私(なにこれ!?、誰のライブ?って規模やん・・・・)

 あわてて、今日何人来るの?って聞いたら

新郎「プラマーン(だいたい)1,000人?」

わし、そんな大人数の前で歌ったこともスピーチしたことも無いよ。この時点で、全くノープランで来た自分バカバカ。とりあえず、スピーチ前までほとんど酒も飲まず、一心にスピーチ原稿を頭の中で作って脳内リハーサル。新婦側の来賓の挨拶が始まるが、地元の警察署長とか区議会議員とか何やら偉いさんが出てドッカンドッカン笑いをとってる。やばい、あんなにウケるわけない・・・。

 

 私の緊張感はMAXな状態のまま、照明でまぶしいステージ上へ引き上げられた。

出席者「お、イープン(日本人)やん。」

出席者「ほんまや、ほんまや」

 ってな感じで、皆さんが私が何をしゃべるのか聞こうと、一斉にこっちを向く。

私(良いんですよ、是非そのままご歓談を続けてくださーーい!!)

 という心の叫びもむなしく、静まり返る会場

 

 お決まりのプアンマーライを新郎新婦の首にかけてあげた後、ド緊張と静寂の中、英語でスピーチを開始。弊社のスタッフがそれをタイ語に翻訳してくれた。

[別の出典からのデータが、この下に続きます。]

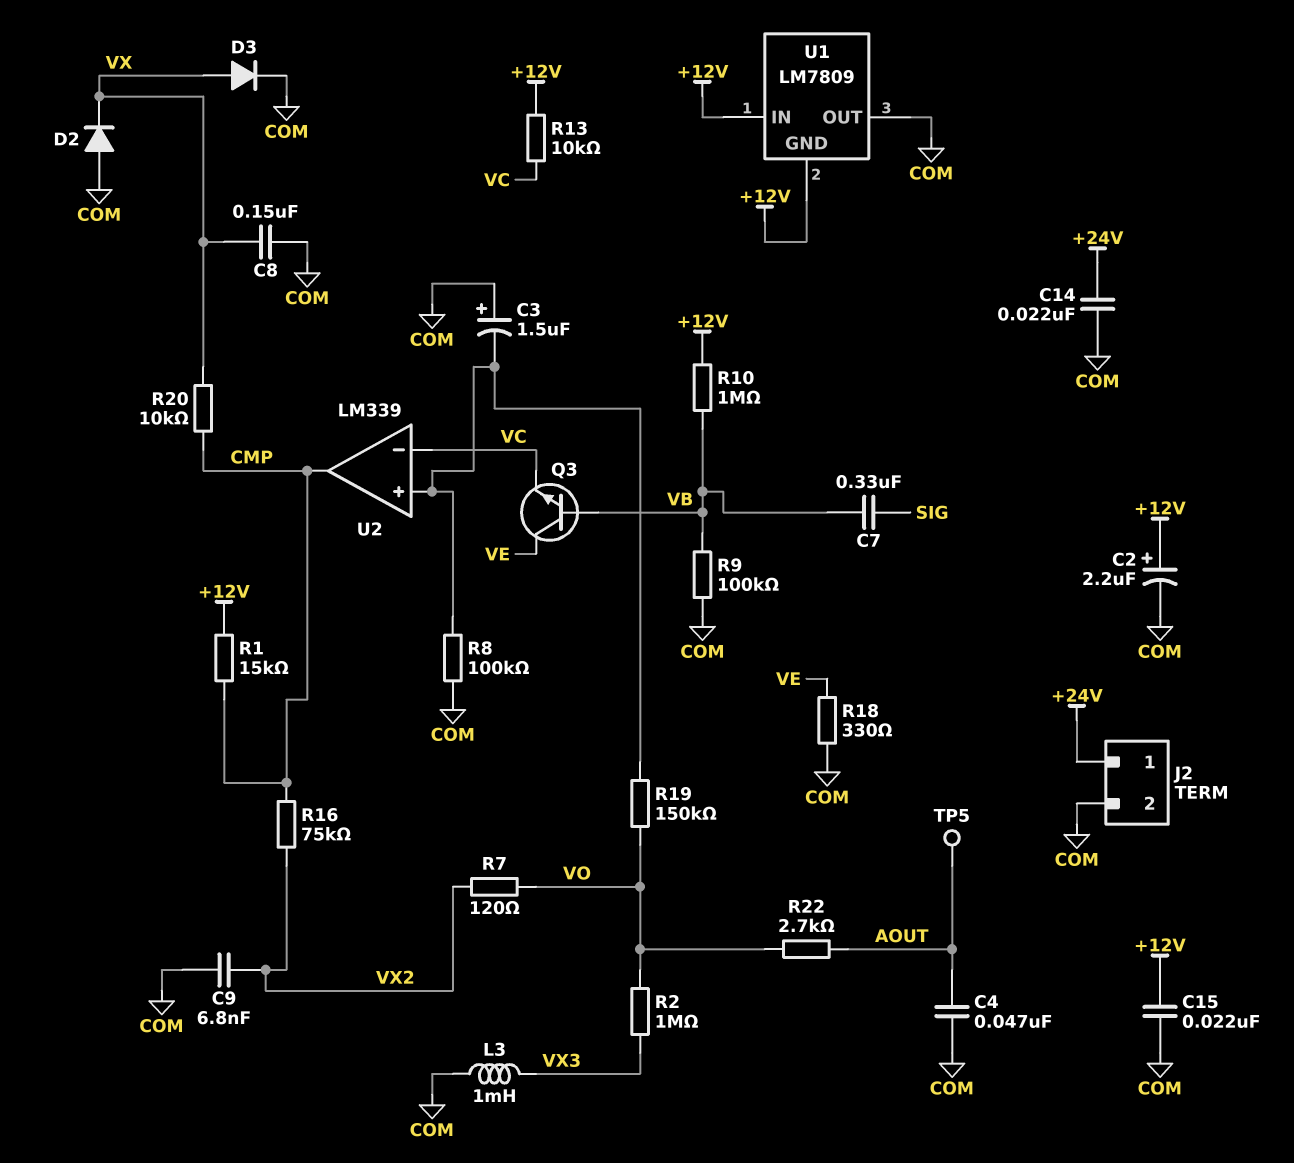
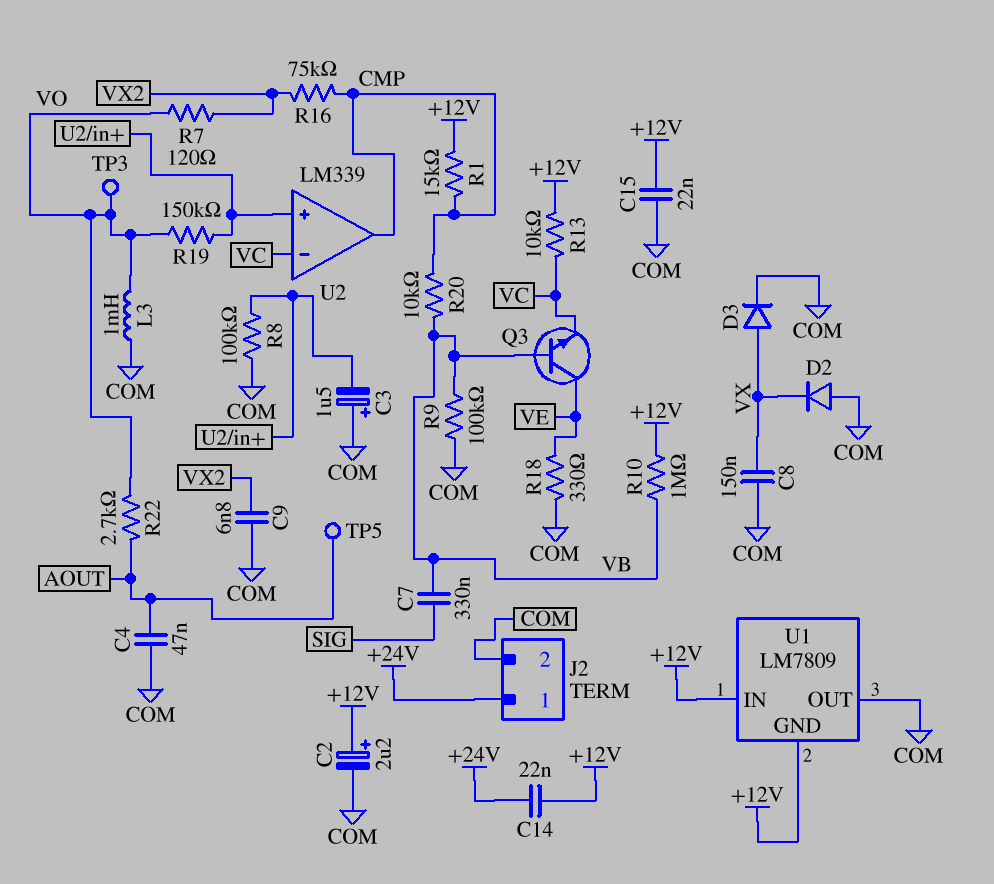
C14: 22nF (+24V, COM) -> 22nF (+12V, +24V)
L3: 1mH (COM, VX3) -> 1mH (COM, VO)
R2: 1M (VO, VX3) -> none
R20: 10k (CMP, VX) -> 10k (CMP, VB)
TP3: none -> test point (VO)

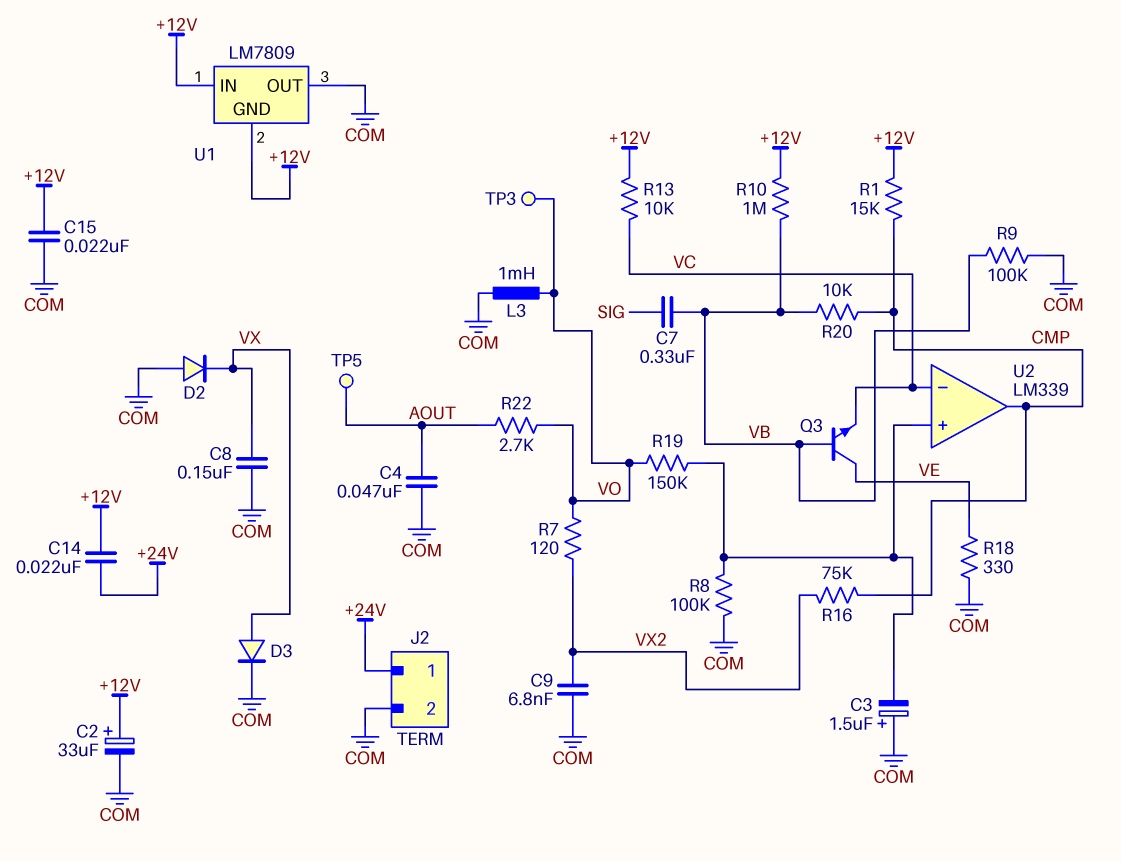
C2: 2.2uF (plus +12V, minus COM) -> 33uF (plus +12V, minus COM)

 新郎が優秀な営業マンであること、会社での仕事ぶりにふれた後、奥さんきれいね、今年はボーナスアップするからね~のネタがややウケのしょっぱい結果であった・・・・・・。

 

終わってからテーブルに戻ってスタッフとヤケ酒。

私「あんなのでよかったのかいな~?」

タイ人スタッフ①「いいんですよ。誰も英語わかんないし(笑)」

タイ人スタッフ②「結婚式で新郎の来賓が外国人って、なんか外資系っぽくてOK」

 

なるほどね。結局わたしは、外国人が来賓で来てる~みたいなお飾り=パンダ的な役割なのね。自分の求められている役割を理解し、きっちりと責任を果たせた夜であった。